**GOAL OF THE EXERCISE:** Only the lines from the first line of the data through the line containing "nose: (54, 58)" belong in the answer, transcribed exactly; pictures do not.

[Stored data entries]

=====

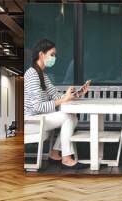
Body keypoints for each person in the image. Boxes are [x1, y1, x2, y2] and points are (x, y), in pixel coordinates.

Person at [24, 39, 89, 169]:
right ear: (42, 55)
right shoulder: (32, 75)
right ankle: (65, 158)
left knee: (72, 117)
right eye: (52, 54)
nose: (54, 58)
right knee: (67, 117)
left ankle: (55, 153)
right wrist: (64, 99)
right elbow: (37, 107)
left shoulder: (42, 75)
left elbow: (56, 96)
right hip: (31, 121)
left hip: (40, 118)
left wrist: (76, 94)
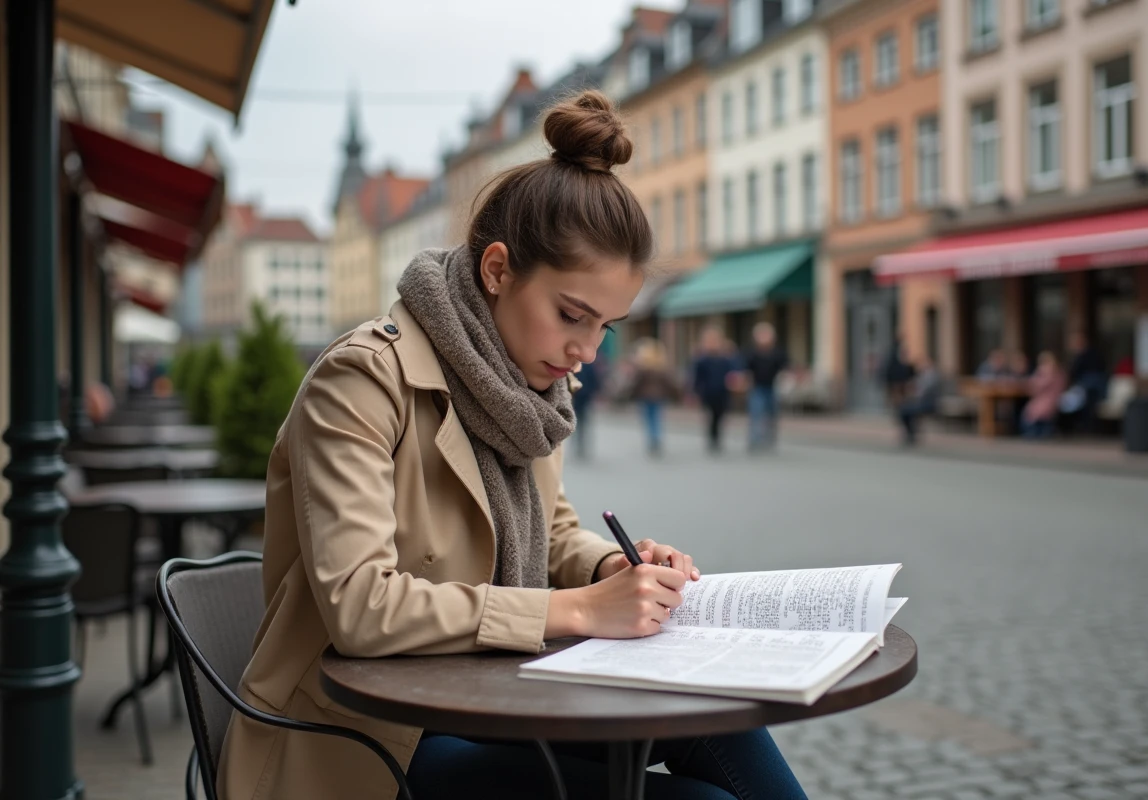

=====

**REPLY:**
Body keypoints for each person in the image. Boxes are [x1, y1, x2, y2] and points are (x, y), in pixel coordinates.

Person at [24, 39, 89, 169]:
right ear: (42, 55)
right shoulder: (32, 75)
right ankle: (65, 158)
left knee: (72, 117)
right eye: (52, 54)
nose: (54, 58)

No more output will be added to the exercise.